= INSTRUCTIONS =
1 - From the statechart in the post on xstate actions, list every state name defined under states.
2 - In the post on xstate actions, what value does selected hold in the initial context?
3 - Continue the post on xstate actions from its final sentence.

══ TEXT UNDER STUDY ══

While working with statecharts in the popular xstate library I fell into a trap of not understanding how and when are actions fired.
Most of the time it does not really matter. Until it does. That until happened when I tried to "smartly" use transient transitions.
Given following statechart:
const machine = Machine(
{
initial: 'idle',
context: {
winning: 'heads',
selected: 'tails'
},
states: {
idle: {
on: {
SELECT: [
{ target: 'playing' }
]
},
},
playing: {
// It might seem that entry level action fires first.
entry: ['flipCoin'],
on: {
'': [
// And *after* that the guard is checked.
// But this is not how it works.
{ target: 'score', cond: 'isScore' },
{ target: 'nope' }
]
}
},
nope: {
type: 'final'
},
score: {
type: 'final'
},
}
}, {
guards: {
isScore(context) {
console.log('guard isScore');
return context.selected === context.winning;
},
},
actions: {
flipCoin(context) {
context.selected = 'heads';
console.log('action flipCoin');
}
}
}
);
one might assume that given the entry
action called flipCoin
, which will change state selected='heads'
the guard isScore
will return true
and thus we will end in the score
final state.

═══
══ INFORMATION SUPPLIED ══

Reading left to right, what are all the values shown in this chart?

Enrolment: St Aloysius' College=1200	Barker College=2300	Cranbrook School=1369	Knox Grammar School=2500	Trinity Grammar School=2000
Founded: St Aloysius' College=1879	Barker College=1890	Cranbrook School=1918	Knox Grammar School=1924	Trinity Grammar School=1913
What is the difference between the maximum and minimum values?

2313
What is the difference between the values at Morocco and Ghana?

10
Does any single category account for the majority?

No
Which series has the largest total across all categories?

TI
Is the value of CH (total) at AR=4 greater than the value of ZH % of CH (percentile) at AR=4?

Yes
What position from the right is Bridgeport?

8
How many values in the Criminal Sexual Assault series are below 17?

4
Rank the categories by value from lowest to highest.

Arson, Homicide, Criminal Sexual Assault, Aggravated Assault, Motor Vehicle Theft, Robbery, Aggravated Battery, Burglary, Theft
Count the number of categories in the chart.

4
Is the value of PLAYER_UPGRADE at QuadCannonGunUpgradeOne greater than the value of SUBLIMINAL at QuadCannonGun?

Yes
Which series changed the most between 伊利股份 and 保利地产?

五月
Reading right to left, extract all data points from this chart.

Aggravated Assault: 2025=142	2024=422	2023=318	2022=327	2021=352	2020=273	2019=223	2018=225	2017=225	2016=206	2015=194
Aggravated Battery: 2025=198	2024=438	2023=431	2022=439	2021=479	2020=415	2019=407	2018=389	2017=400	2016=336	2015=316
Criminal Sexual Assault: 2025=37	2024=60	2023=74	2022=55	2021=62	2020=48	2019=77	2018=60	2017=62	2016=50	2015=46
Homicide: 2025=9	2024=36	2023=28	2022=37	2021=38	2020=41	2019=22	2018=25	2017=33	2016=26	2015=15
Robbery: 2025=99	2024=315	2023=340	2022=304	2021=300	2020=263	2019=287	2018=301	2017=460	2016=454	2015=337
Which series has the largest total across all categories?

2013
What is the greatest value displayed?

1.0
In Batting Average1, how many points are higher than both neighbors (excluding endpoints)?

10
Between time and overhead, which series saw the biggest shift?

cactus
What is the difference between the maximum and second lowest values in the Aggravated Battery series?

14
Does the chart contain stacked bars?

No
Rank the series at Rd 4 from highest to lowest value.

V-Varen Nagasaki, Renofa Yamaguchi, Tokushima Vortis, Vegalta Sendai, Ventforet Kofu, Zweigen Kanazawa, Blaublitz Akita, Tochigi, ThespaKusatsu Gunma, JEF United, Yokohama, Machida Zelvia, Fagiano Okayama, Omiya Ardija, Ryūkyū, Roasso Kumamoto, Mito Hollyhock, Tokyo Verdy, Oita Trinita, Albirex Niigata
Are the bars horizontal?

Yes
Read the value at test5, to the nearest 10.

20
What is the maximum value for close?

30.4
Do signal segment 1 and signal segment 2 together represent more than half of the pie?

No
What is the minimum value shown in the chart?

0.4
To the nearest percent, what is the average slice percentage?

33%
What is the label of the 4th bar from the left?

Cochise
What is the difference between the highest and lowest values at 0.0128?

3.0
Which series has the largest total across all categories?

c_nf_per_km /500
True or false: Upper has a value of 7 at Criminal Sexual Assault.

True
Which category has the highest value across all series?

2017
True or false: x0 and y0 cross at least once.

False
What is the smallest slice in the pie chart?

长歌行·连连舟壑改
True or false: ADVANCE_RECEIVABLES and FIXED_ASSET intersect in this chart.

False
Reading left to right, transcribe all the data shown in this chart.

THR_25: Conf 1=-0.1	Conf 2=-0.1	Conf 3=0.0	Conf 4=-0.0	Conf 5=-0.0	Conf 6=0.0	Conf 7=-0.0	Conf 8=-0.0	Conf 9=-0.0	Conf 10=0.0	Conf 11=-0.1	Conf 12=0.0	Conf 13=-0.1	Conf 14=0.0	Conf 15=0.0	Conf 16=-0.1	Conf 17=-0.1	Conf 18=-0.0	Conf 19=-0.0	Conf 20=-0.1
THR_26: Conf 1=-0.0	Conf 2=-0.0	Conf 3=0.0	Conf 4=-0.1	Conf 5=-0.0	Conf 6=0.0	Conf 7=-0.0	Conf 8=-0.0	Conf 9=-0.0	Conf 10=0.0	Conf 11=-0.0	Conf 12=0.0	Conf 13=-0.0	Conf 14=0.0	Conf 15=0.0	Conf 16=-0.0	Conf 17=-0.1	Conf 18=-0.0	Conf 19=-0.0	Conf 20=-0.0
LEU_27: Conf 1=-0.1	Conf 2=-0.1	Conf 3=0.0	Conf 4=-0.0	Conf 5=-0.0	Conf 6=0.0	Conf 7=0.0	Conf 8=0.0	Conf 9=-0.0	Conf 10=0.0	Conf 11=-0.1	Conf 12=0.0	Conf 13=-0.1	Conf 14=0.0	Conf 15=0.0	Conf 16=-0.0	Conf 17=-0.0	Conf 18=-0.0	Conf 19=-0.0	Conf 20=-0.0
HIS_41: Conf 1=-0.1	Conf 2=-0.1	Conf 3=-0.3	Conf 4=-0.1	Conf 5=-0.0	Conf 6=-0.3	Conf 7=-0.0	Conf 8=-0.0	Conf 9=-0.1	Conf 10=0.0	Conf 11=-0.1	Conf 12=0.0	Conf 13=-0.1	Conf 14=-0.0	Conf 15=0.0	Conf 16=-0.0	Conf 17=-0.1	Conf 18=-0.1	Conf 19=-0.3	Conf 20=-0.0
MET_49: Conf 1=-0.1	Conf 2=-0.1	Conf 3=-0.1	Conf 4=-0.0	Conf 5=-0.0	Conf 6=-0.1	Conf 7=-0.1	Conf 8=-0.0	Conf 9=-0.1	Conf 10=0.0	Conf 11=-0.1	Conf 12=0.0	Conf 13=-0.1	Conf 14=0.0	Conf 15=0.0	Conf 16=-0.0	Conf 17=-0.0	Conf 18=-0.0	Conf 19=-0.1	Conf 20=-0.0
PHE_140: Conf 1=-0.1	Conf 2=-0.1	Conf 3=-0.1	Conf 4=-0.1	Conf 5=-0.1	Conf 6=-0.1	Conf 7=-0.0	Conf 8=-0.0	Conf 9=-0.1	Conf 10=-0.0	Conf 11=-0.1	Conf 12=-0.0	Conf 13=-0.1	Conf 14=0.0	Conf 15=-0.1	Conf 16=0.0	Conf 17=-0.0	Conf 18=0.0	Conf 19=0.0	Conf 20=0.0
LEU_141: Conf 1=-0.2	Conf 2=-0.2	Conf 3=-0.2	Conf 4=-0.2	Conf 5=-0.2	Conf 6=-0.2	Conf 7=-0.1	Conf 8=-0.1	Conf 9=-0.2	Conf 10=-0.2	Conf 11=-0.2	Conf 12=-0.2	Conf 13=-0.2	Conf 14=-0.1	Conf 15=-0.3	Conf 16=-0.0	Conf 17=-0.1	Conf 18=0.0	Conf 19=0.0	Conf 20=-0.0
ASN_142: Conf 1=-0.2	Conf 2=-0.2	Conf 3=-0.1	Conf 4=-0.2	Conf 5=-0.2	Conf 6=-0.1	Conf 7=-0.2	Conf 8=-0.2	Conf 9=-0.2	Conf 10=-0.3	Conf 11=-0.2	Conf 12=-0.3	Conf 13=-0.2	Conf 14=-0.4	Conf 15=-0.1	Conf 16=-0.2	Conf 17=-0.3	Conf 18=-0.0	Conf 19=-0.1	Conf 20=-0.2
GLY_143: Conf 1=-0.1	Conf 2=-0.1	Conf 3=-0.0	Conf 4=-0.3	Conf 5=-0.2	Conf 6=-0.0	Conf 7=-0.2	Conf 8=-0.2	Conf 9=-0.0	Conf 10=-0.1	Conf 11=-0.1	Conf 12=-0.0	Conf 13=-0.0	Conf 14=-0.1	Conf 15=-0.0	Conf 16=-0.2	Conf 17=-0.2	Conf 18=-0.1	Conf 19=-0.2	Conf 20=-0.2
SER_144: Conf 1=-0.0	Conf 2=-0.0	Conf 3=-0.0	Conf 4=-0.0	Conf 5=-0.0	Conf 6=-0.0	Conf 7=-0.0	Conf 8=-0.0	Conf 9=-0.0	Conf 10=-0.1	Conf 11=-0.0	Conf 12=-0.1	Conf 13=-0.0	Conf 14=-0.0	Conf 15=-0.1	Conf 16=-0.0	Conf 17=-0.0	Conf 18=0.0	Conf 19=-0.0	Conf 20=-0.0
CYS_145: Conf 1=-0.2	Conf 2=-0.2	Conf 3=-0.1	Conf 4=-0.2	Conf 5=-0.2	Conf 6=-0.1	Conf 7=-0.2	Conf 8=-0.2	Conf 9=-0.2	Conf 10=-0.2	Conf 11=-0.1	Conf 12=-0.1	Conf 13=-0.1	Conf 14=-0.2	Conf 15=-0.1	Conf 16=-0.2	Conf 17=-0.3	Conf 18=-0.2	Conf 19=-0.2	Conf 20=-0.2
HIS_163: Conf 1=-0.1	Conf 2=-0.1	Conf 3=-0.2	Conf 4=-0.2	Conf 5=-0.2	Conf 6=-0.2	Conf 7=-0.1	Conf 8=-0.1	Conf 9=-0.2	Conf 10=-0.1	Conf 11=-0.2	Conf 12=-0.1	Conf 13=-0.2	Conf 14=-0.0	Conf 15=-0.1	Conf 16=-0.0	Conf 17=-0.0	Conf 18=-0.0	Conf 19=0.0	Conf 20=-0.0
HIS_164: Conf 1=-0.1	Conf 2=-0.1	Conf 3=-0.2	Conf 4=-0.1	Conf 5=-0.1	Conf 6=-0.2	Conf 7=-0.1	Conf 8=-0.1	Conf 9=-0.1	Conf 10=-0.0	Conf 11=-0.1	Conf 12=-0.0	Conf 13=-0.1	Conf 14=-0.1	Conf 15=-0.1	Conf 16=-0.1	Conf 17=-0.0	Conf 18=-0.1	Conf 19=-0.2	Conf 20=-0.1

═══

= OUTPUTS IN ORDER =
1 - idle, playing, nope, score

2 - 'tails'

3 -
But this is not how things work. According to the documentation:
Actions are not immediately triggered. Instead, the State object returned from machine.transition(...) will declaratively provide an array of .actions that an interpreter can then execute.
So in my head:
After event is sent to xstate, the next state of the statechart is determined based on current context before any actions are fired.